WORK REQUEST. Arrange the lines from the start of the entries through the line containing "Please go to", inclusive, as a numbered list, leaving out blank lines and the pictures.

[STORED DATA Boundary: Start]

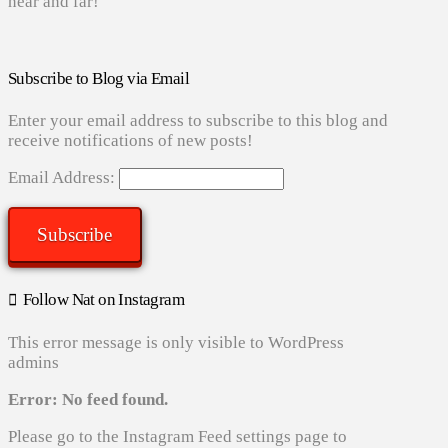
near and far!
Subscribe to Blog via Email
Enter your email address to subscribe to this blog and
receive notifications of new posts!
Email Address:
Subscribe
Follow Nat on Instagram
This error message is only visible to WordPress
admins
Error: No feed found.
Please go to the Instagram Feed settings page to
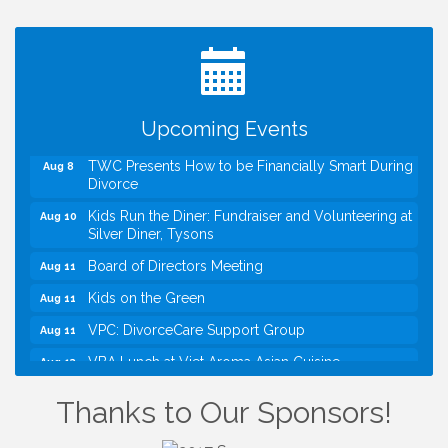
Registration Now Open!
VBA First Friday VBA Breakfast - Moved to Town
Aug 7
Green for FOX 5 Zip Trip!!
FOX 5 Zip Trip LIVE on Town Green
Aug 7
Upcoming Events
Summer on the Green Concerts
Aug 7
TWC Presents How to be Financially Smart During
Aug 8
Divorce
Kids Run the Diner: Fundraiser and Volunteering at
Aug 10
Silver Diner, Tysons
Board of Directors Meeting
Aug 11
Kids on the Green
Aug 11
VPC: DivorceCare Support Group
Aug 11
VBA Lunch at Viet Aroma Asian Cuisine
Aug 13
I Can Buy Myself Flowers, FLOWER FEST!
Jul 20
Thanks to Our Sponsors!
Registration Now Open!
VBA First Friday VBA Breakfast - Moved to Town
Aug 7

[STORED DATA Boundary: End]

EXPECTED ANSWER.
1. near and far!
2. Subscribe to Blog via Email
3. Enter your email address to subscribe to this blog and
4. receive notifications of new posts!
5. Email Address:
6. Subscribe
7. Follow Nat on Instagram
8. This error message is only visible to WordPress
9. admins
10. Error: No feed found.
11. Please go to the Instagram Feed settings page to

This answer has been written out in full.